Писцы немедленно взялись за перья.
— Дядя нашего героя, князь Молдавии Богдан, был убит одним из своих братьев через три года после того, как Дракула приехал к его двору, то есть в тысяча четыреста пятьдесят первом году. Владу снова пришлось бежать, на этот раз к своему двоюродному брату Стефану, сыну Богдана.
Спатар улыбнулся. Наконец-то прозвучало имя, которое ни у кого не вызывало сомнений.
— Стефан сель Маре. — Он обернулся к кардиналу. — «Сель маре» значит «великий», ваше преосвященство. Он действительно таков, гроза всех турок, величайший из христианских героев.
— В самом деле герой? — Граф нахмурился. — Или еще один прагматик? Он тоже не брезговал иметь дело с турками, когда намеревался прихватить себе земли своих единоверцев. Мне приходилось сражаться и на его стороне, и против него. Ладно. — Он пожал плечами. — В тысяча четыреста пятьдесят первом году Стефан был всего лишь одним из претендентов на престол Молдавии. В кошельке у него хватало золота, но он очень нуждался в герое, который помог бы ему вернуть отцовский трон. Таким оказался Влад. Вместе с ним, как я понимаю, действовал тот человек, который сейчас находится здесь.
Он взглянул на исповедальню, которую занимал Ион, потом снова повысил голос, чтобы его слышали писцы:
— Беглецы были предоставлены самим себе. Они скитались, в отчаянии, без гроша в кармане, прикрывая друг друга от предательского удара, научились спать чутко, позволяли себе лишь ненадолго сомкнуть глаза.
Петру подошел к своему креслу.
— Однако Дракула вернул себе трон, сдержав клятву, — заметил спатар.

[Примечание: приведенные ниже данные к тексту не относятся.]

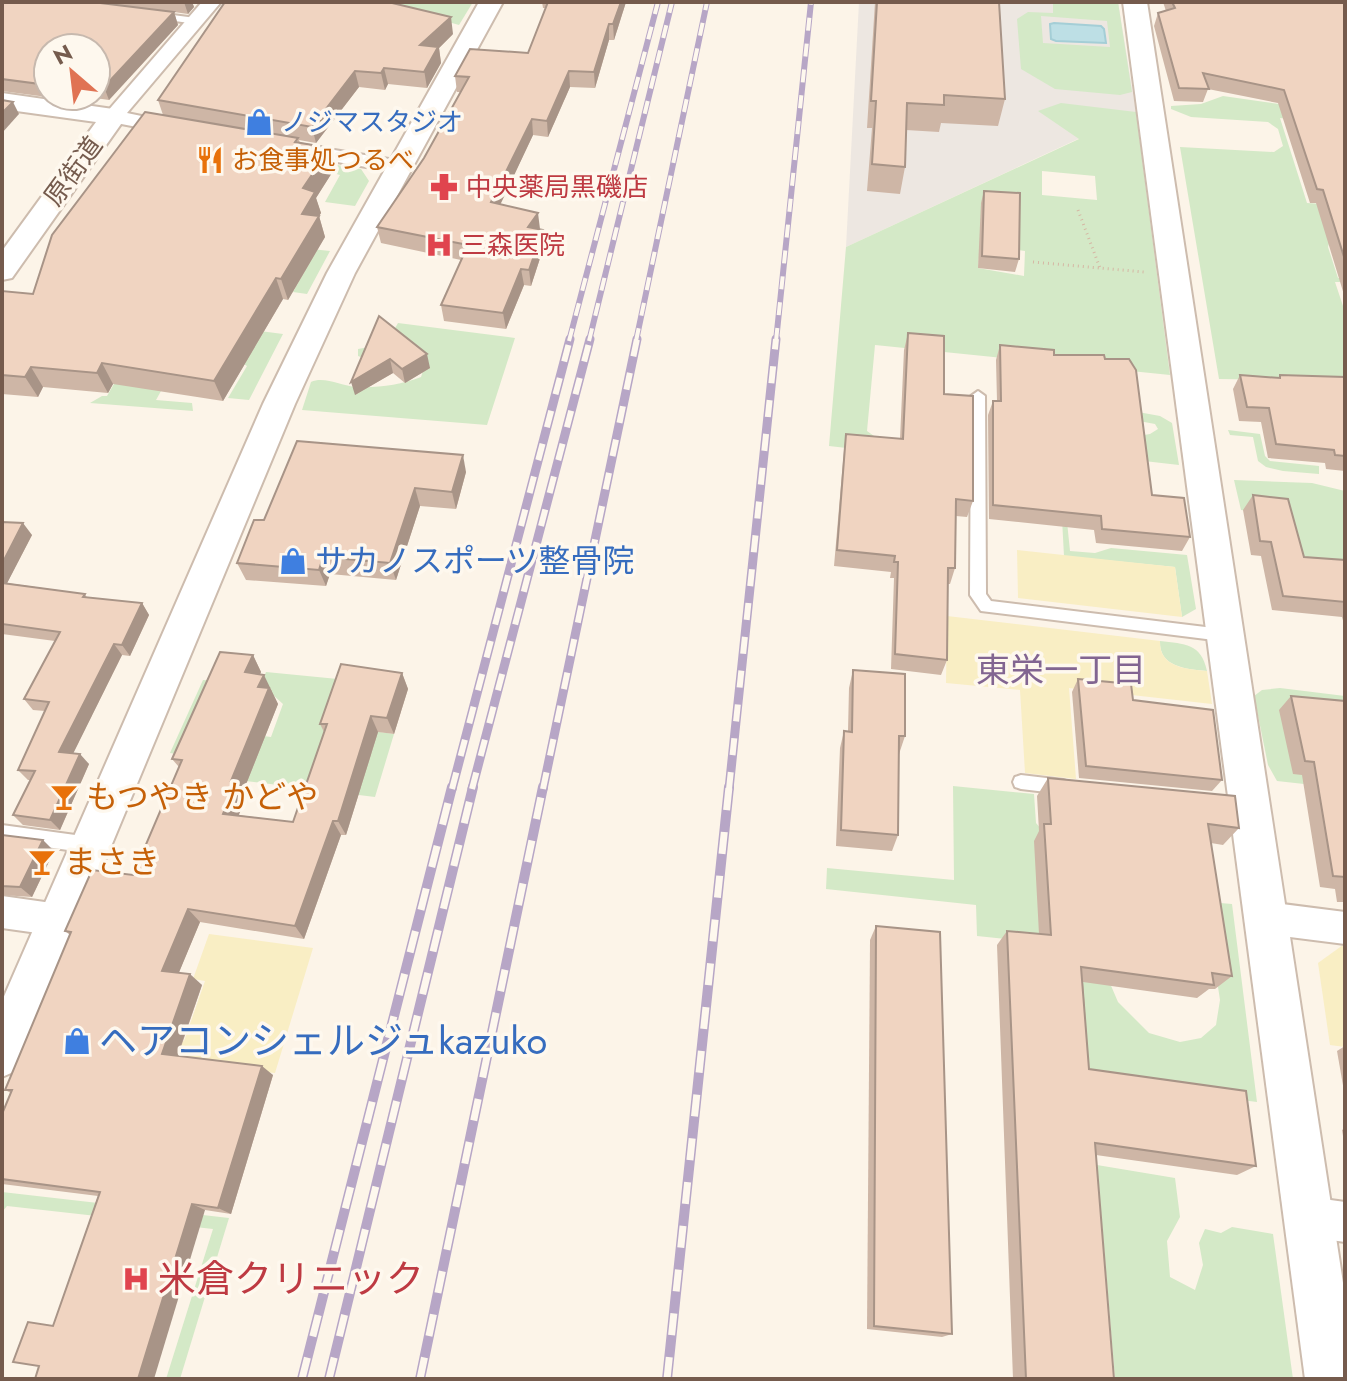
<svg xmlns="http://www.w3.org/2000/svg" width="1347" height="1381" viewBox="0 0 1347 1381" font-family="Jost,'Noto Sans JP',sans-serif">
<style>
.industrial{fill:#ede7e1}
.green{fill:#d4e9c7;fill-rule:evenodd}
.sand{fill:#f9eec4}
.water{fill:#bddfe5;stroke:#a4ced6;stroke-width:2}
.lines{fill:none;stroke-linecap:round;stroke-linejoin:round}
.service-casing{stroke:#cdbcae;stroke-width:4}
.minor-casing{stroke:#cdbcae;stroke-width:4}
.tertiary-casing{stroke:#cdbcae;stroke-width:4}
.path{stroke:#d5b7a4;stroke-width:3;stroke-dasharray:1 4;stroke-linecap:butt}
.service{fill:#fff;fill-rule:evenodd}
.minor{fill:#fff;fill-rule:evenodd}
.tertiary{fill:#fff;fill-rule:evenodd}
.rail-far2-casing{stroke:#b7a6c6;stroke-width:6}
.rail-far1-casing{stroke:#b7a6c6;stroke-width:9}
.rail-casing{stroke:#b7a6c6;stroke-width:10}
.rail-far2{stroke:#fef8ee;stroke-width:4;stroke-dasharray:13;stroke-linecap:butt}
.rail-far1{stroke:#fef8ee;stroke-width:6;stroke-dasharray:17;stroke-linecap:butt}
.rail{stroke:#fef8ee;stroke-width:7;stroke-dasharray:22;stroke-linecap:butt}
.wall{fill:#ceb6a6}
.shaded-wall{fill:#a89487}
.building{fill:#f0d4c1;stroke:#a89487;stroke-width:2}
.labels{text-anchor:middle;stroke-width:7;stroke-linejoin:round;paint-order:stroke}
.far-shop-label{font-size:26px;fill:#366cbe;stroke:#fef8ee;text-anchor:start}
.far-food-label{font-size:26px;fill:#c56008;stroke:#fef8ee;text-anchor:start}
.far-street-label{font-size:26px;fill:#755b4d;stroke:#fef8ee}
.far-health-label{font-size:26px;fill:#be3a42;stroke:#fef8ee;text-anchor:start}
.shop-label{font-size:32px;fill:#366cbe;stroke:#fef8ee;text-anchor:start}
.food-label{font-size:32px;fill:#c56008;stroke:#fef8ee;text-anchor:start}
.neighbourhood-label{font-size:34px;fill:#826591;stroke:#fef8ee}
.near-shop-label{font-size:38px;fill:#366cbe;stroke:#fef8ee;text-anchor:start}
.near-health-label{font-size:38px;fill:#be3a42;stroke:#fef8ee;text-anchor:start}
</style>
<rect width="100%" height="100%" fill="#fcf4e8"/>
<path class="industrial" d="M859,2H1118L1136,112L846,247Z"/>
<g class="green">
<path d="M378,2H473L459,25Z"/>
<path d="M1053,2H1118L1132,92L1120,95L1055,89L1021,69L1017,19L1028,12L1053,13ZM1041,16L1107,21L1110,47L1043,43Z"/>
<path d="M1223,96L1279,104L1304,121L1280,118L1307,203L1340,205L1328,247L1338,278H1345V282H1335L1345,312V381L1219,379L1180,147L1274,152L1283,146L1278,129L1268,122L1191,117L1171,109V106L1201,104Z"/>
<path d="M1061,103L1136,112L1170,375L875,345L867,431L895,451L891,453L829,446L846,247L1079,139L1038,111ZM1042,171L1095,176L1097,200L1042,195ZM980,245L1025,251L1024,276L978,268Z"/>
<path d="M254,151L361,169L369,181L355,206L325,202L340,175Z"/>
<path d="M293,247L330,251L307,294L293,292L313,256Z"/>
<path d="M398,323L515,338L487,425L302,410L311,382C324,376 342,386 356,387C379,388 400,385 421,377L426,362L369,360L358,356V349L386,344Z"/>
<path d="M253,330L283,334L249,400L228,398L247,366L236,359Z"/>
<path d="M180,357L156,400L192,403L193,411L90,403L102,396H107L129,358Z"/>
<path d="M1138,412L1160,416L1172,423L1179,465L1109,457L1127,438L1150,434L1158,429L1155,424L1139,421Z"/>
<path d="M1228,430L1260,434L1265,456L1270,461L1319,466V474L1283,471L1266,467L1258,461L1253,437L1230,435Z"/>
<path d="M1234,480L1312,483L1345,491V576L1291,572L1278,514L1241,510Z"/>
<path d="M1061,500L1065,502L1070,551L1095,553L1111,548L1187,555L1196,609L1182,617L1175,567L1064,556Z"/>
<path d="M1160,641C1185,644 1201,643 1207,671C1186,669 1159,667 1160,641Z"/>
<path d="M266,672L348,680L365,730L394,734L375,797L180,773L188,756L170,753L203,680L222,681L211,729L271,737L283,704L261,684Z"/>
<path d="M1280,688L1345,696V779L1304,784L1277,781L1268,765L1254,696L1262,690Z"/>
<path d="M953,786L1034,794L1036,823L1047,836L1118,1002L1149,1033L1180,1042L1201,1038L1216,1025L1220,1000L1208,922L1185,900L1232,904L1257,1102L1085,1080L1073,946L977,936L976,905L826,889L827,868L954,880Z"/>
<path d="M1097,1165L1175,1178L1180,1217L1167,1241L1170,1277L1195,1290L1203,1265L1199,1243L1205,1229L1221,1233L1232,1227L1273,1234L1293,1379H1115Z"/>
<path d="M2,1192L229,1218L180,1379H166L213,1229L7,1206L2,1212Z"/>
</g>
<g class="sand">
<path d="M1017,550L1175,567L1182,617L1018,598Z"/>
<path d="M947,616L1160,641C1159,667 1186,669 1207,671L1212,704L1069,688L1076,779L1025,773L1020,690L946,683Z"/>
<path d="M209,934L313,948L275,1073L150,1058L139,1035L184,1041L205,981L193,979Z"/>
<path d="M1343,945H1345V1047L1330,1045L1318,963Z"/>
</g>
<path class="water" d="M1054,23L1101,26L1104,29L1106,43L1056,41L1051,39L1050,24Z"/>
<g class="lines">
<g class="service-casing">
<g id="service">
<path d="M157,13L196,18L201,21L196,24L154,18V14Z"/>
<path d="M978,391L985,396L986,594L991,601L1222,629L1227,631L1230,635L1227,639L1222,641L981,611L970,595L971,396Z"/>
<path d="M1021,775L1063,780L1069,782L1071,787L1069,792L1063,794L1021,789L1015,787L1013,782L1015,777Z"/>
<path d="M2,825L90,837L96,839L99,845L96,851L90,853L2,841Z"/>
</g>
</g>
<g class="minor-casing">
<g id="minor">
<path d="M202,2H221L127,113L185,125L188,129L185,133L178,135L106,121L103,117L106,113Z"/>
<path d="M292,143L401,161L412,167L401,173L285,153L282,149L285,145Z"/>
<path d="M2,896L59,904L71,909L76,920L71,931L59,936L2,928Z"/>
<path d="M1267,902L1345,912V944L1267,934L1255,929L1250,918L1255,907Z"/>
<path d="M1309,1197L1345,1202V1242L1309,1237L1295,1231L1289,1217L1295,1203Z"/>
</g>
</g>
<g class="tertiary-casing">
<g id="tertiary">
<path d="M479,2H503L355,273L295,404L18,1070L2,1077V1001L263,404L327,273Z"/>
<path d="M1123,2H1147L1345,1296V1379H1305Z"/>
<path d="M2,93L113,109L122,112L126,117L12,278L2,280V251L96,122L2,109Z"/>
</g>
</g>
<g class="path">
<path d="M1078,210L1100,268"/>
<path d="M1033,262L1144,272"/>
</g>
<use href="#service" class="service"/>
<use href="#minor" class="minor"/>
<use href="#tertiary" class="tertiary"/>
<g class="rail-far2-casing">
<g id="rail-far2">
<path d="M569,341L658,2"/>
<path d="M589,341L672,2"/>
<path d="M636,341L707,2"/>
<path d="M776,341L811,2"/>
</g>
</g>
<g class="rail-far1-casing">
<g id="rail-far1">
<path d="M452,789L570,339"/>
<path d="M472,789L590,339"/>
<path d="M543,789L637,339"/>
<path d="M729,789L776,339"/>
</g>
</g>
<g class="rail-casing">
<g id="rail">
<path d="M302,1379L452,787"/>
<path d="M329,1379L473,787"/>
<path d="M420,1379L543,787"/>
<path d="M667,1379L729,787"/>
</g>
</g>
<use href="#rail-far2" class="rail-far2"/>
<use href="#rail-far1" class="rail-far1"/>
<use href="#rail" class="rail"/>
</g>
<g class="wall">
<path d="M2,2H192L194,7L188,14L174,12L178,25L109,100L81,96H96V48H48V96H65L62,99L2,91Z"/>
<path d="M542,2H626L614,40H609L595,88L570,87L548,137L533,135L500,204L539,229L544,246L531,286L524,285L506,329L444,321L441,305L461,260L381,243L377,227L424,158L461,92H457L455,76L528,53L546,8H543Z"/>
<path d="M875,2H999L1005,99L998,126L941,123L939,132L906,130L905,167L900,194L867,191L872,128H867Z"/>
<path d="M1163,2H1345V298L1316,203H1310L1278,103L1208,89L1203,102L1174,101L1154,26L1158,13L1166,11Z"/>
<path d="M453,34L439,48L441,63L427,88L388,84L385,90L359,87L316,143L299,140L300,143L330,148L335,168L316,198L321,213L319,216L325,237L288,300L283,299L223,401L113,384L108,393L43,387L38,397L2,394V291L33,294L163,115L158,100Z"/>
<path d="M984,191L1019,259L1015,272L978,268L981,203Z"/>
<path d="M379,316L430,368L405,383L393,373L355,395Z"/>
<path d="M908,333L944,394L973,501L967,517L956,516L955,568L950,584H947V660L941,675L891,669L894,578H890L891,572L834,566L844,450L846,434L900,439L904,350Z"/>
<path d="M1000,345L1054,355L1152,495L1190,537L1182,551L1096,543L1094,530L989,519L988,415L993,401H997L996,360Z"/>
<path d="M1240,375L1278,378L1280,375L1345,377V471L1326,469L1325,463L1268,458L1261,422L1239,421L1233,389Z"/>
<path d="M466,472L456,509L420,506L396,580L330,574L326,586L246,580L237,563L264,520Z"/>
<path d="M1253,495L1304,557L1345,560V624H1344L1342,617L1272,610L1261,556L1251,555L1243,510Z"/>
<path d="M2,522L32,535L7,583L85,594L87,598L142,603L149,615L130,656L122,655L73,753L89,764L60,830L23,825L13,815L31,780H28L18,770L45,711L33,710L24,699L55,641L2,634Z"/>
<path d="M253,655L261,672L260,674L272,691V692L278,704L243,792L246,796L238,815L293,822L324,732L320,724L402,673L408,689L394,734L378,732L346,835H341L304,939L200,922L179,972L202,985L178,1056L273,1075L231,1214L205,1210L53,1326L98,1196L2,1184V1114L11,1093L5,1090L70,935L65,931L133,875L179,767L172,759Z"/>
<path d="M853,670L905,736L899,754L898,835L892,851L836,846L840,748L844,731H848L849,688Z"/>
<path d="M1078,679L1133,700L1222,780L1212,791L1079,778L1072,692Z"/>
<path d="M1291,696L1345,701V902H1337L1335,889L1320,887L1302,775L1293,774L1279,710Z"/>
<path d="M1048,778L1239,828L1223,845L1211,843L1232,976L1215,989H1209L1197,998L1083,982L1089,1069L1256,1166L1237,1175L1096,1155L1114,1379H1013L997,945L1007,931L1039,934L1034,841L1039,831L1037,796Z"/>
<path d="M2,835L54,851L32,897L2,895Z"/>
<path d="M876,926L952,1334L942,1337L867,1329L870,940Z"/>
<path d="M1345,1046V1097L1337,1051Z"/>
<path d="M1345,1128V1148L1342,1130Z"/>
</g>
<g class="shaded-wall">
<path d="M184,2H192L194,7L188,14Z"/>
<path d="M621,2H626L614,40L613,24Z"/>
<path d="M174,12L178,25L109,100L104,87Z"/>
<path d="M451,17L453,34L439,48L441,63L427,88L420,45Z"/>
<path d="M609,24V40L595,88L594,72Z"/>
<path d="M384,68L388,84L385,90L381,73Z"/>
<path d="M355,71L359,87L316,143L312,127Z"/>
<path d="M569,71L570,87L548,137L547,121Z"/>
<path d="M13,102L19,114L2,133V113Z"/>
<path d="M532,119L533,135L494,218L491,202Z"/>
<path d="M330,148L335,168L316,198L321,213L308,234L302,214L303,188Z"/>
<path d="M538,213L540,229L528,227Z"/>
<path d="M319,216L325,237L288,300L281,279Z"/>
<path d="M543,230L544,246L531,286L529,270Z"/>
<path d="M521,269L524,285L506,329L503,313Z"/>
<path d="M276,278L283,299L223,401L214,381Z"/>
<path d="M427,354L430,368L405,383L402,369Z"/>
<path d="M390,359L393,373L355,395L351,382Z"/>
<path d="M102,363L113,384L108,393L97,373Z"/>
<path d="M31,367L43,387L38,397L25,377Z"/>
<path d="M463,455L466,472L456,509L452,492Z"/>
<path d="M415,488L420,506L396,580L390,563Z"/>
<path d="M23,523L32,535L2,593V564Z"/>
<path d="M323,557L330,574L326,586L319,570Z"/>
<path d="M142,603L149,615L130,656L122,645Z"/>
<path d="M114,644L122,655L69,762L59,752Z"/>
<path d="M253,655L261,672L254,689L245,672Z"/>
<path d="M402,673L408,689L394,734L387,718Z"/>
<path d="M264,675L278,704L243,792L246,796L234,828L223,814L231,781L258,687Z"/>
<path d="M371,716L378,732L346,835L338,821Z"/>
<path d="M80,754L89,764L60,830L50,820Z"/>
<path d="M333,821L341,835L304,939L295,926Z"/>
<path d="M43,840L54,851L32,897L20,887Z"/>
<path d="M188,909L200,922L175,982L162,971Z"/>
<path d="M190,974L202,985L175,1063L162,1054Z"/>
<path d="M262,1066L273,1075L231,1214L218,1208Z"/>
<path d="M192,1204L205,1210L154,1379H138Z"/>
</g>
<g class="building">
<path d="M2,2H92L174,12L104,87L96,86V48H48V85L2,79Z"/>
<path d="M225,2H388L451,17L420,45L438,47L424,72L384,68L381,73L355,71L312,127L158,100Z"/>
<path d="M548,2H621L613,24H609L594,72L569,71L547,121L532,119L491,202L538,213L528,227L543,230L529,270L521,269L503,313L441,305L468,245L377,227L424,158L469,77L455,76L470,49L528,53Z"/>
<path d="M877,2H999L1005,99L944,95V105L907,103L905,167L872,164L876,101H871Z"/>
<path d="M1172,2H1345V260L1323,190L1317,189L1284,90L1203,73L1209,89L1179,88L1158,13L1175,8Z"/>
<path d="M2,100L13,102L2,113Z"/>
<path d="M145,112L298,138L295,142L330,148L303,188L315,192L302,214L319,216L281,279L276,278L214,381L102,363L97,373L31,367L25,377L2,375V291L33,294L52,235Z"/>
<path d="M984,191L1020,193L1019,259L982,256Z"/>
<path d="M379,316L427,354L402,369L390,359L351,382Z"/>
<path d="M908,333L944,336V394L973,396V501L956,499L955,568H948L947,660L895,654L898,562H894L895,556L837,550L846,434L903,439Z"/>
<path d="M1000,345L1054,350V355H1104L1105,359H1129L1136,370L1152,495L1184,498L1190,537L1102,529L1101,516L993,505V401H1001Z"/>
<path d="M1240,375L1280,378V375L1345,377V456L1335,455L1334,450L1276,444L1269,408L1247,407Z"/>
<path d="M297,441L463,455L452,492L415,488L390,563L323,557L319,570L237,563L254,520H264Z"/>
<path d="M1253,495L1288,499L1304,557L1345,560V602L1283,596L1271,542L1260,541Z"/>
<path d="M2,522L23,523L2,564Z"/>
<path d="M2,583L85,594L83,597L142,603L122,645L114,644L59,752L80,754L50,820L13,815L35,771L18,770L49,702L24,699L60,632L2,624Z"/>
<path d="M220,652L253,655L245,672L264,675L258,687L269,688L231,781L236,782L223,814L293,822L327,724H320L341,664L402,673L387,718L371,716L338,821H333L295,926L188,909L162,971L190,974L162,1054L262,1066L218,1208L192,1204L138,1379H35L39,1366L13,1362L28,1322L53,1326L100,1192L2,1179V1114L12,1090H5L71,932L65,931L92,870L133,875L182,760L172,759Z"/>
<path d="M853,670L905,674V736H899L898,835L841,830L844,731L852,732Z"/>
<path d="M1078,679L1131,684L1133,700L1213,710L1222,780L1086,766Z"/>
<path d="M1291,696L1345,701V877L1333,876L1314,762L1305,761Z"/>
<path d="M1048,778L1235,796L1239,828L1208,824L1232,976L1212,973L1214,985L1081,967L1089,1069L1246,1091L1256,1166L1095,1143L1114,1379H1026L1007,931L1051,935L1044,824H1051Z"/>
<path d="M2,835L43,840L20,887L2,886Z"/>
<path d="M876,926L940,932L952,1334L874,1326Z"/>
</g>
<defs>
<g id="shop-bare" transform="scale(2.16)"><path d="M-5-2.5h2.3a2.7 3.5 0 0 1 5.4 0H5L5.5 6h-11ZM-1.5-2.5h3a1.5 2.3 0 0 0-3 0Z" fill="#3f7fe0" stroke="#fef8ee" stroke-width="2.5" paint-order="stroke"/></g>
<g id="restaurant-bare" transform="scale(2.16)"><path d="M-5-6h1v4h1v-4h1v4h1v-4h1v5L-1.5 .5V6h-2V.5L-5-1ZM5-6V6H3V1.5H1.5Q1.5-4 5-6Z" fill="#e8710a" stroke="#fef8ee" stroke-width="2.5" paint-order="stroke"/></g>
<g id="pharmacy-bare" transform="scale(2.16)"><path d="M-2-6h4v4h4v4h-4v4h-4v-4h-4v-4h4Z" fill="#e0444e" stroke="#fef8ee" stroke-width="2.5" paint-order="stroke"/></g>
<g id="hospital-bare" transform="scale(2.16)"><path d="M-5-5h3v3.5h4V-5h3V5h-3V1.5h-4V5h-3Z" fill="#e0444e" stroke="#fef8ee" stroke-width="2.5" paint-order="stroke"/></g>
<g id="bar-bare" transform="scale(2.16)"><path d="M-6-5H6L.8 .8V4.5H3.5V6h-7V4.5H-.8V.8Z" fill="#e8710a" stroke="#fef8ee" stroke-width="2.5" paint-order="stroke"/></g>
</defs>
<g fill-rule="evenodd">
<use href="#shop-bare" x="259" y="122"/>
<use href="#restaurant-bare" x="210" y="160"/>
<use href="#pharmacy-bare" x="444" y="187"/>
<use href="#hospital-bare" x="439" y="245"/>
<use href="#shop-bare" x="293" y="561"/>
<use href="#bar-bare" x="64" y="797"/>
<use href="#bar-bare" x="42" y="862"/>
<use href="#shop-bare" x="77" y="1041"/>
<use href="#hospital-bare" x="136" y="1279"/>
</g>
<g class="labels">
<g class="far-shop-label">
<text x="281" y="131">ノジマスタジオ</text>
</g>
<g class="far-food-label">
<text x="232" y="169">お食事処つるべ</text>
</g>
<g class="far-street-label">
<text transform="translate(73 171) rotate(-54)" y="9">原街道</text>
</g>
<g class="far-health-label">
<text x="466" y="196">中央薬局黒磯店</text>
<text x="461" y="254">三森医院</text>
</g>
<g class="shop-label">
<text x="315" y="572">サカノスポーツ整骨院</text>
</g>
<g class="food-label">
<text x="86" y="808">もつやき かどや</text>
<text x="64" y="873">まさき</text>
</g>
<g class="neighbourhood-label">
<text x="1061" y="682">東栄一丁目</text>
</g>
<g class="near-shop-label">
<text x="99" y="1054">ヘアコンシェルジュkazuko</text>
</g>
<g class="near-health-label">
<text x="158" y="1292">米倉クリニック</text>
</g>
</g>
<rect width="1347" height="1381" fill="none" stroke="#755b4d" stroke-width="8"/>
<g transform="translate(72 72) rotate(332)"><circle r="38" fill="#fef8ee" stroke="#c7b9ae" stroke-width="2"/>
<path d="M0-6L14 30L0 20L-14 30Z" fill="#e07353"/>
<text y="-12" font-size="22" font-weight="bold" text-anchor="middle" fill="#755b4d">N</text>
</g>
</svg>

— Да, и к этому времени он уже знал, как удержать его.
— Как же?
Хорвати посмотрел на молодого воина.
— Вы помните, мой друг, что случилось в тысяча четыреста пятьдесят третьем году? — спросил он, и в голосе его прозвучала явная насмешка.
Спатар сразу уловил ее.
— Конечно помню, — ответил он поспешно. — В этом году пал Константинополь.
— Да, верно! Мурад умер. У него случился паралич, апоплексический удар. Говорят, он выпил слишком много вина. Мехмет снова стал султаном. Теперь он был волен реализовать свою мечту и сделаться новым Александром или Цезарем. Молодой правитель оттоманов готовился долго и тщательно, собрал огромную армию, снабдил ее самым лучшим оружием. Он призвал самого известного на свете знатока артиллерийского дела, и тот изготовил для султана самое большое в мире орудие.
— К слову сказать, он был венгром. Разве не так, граф Хорвати? — мягко вставил кардинал Гримани.
— Да, — последовал ответ. — Эту пушку отлили немцы, недалеко отсюда, в Сибиу,[8] в то время как сербы посылали минеров, чтобы они делали подкоп под стены Константинополя, а валахи взбирались на них под бой турецких барабанов. Папа остался в стороне. Он не прислал ни единого корабля, ни одной роты солдат, чтобы защитить Константинополь. Что, собственно, вы хотите сказать, ваше преосвященство?
— Нет, ничего. — Кардинал улыбнулся и откинулся на спинку кресла. — Пожалуйста, продолжайте ваше восхитительное повествование.
Граф усмехнулся, но все-таки продолжил:
— Что еще нового можно добавить к истории последних дней этого легендарного города? Мехмет осадил его, разрушил стены ядрами, послал своих людей на штурм, и они растоптали его. Восточный Рим пал. Правители христиан, которые смотрели на битву со стороны, поняли, что этот новый Александр не остановится на достигнутом успехе. Он не удовлетворится одним городом, пусть даже великим и знаменитым. Султан жаждет завоевать весь мир. Если они не забудут на какое-то время о своих распрях и не объединятся, то он побьет их всех поодиночке. — Граф облизнул пересохшие губы. — Всем, кто ненавидит турок, стало ясно, что пришло время стать плечом к плечу, на одну сторону.
— Но никто из них не испытывал к Мехмету такой лютой ненависти, как Влад Дракула, — взволнованно заметил Петру.
— Это верно. В то время человек, который похитил у Влада трон Валахии, Владислав из рода Данести, бросил своего покровителя Хуньяди и подписал договор с турками. Так что Белому рыцарю теперь требовался новый помощник. Ему нужен был Дракула.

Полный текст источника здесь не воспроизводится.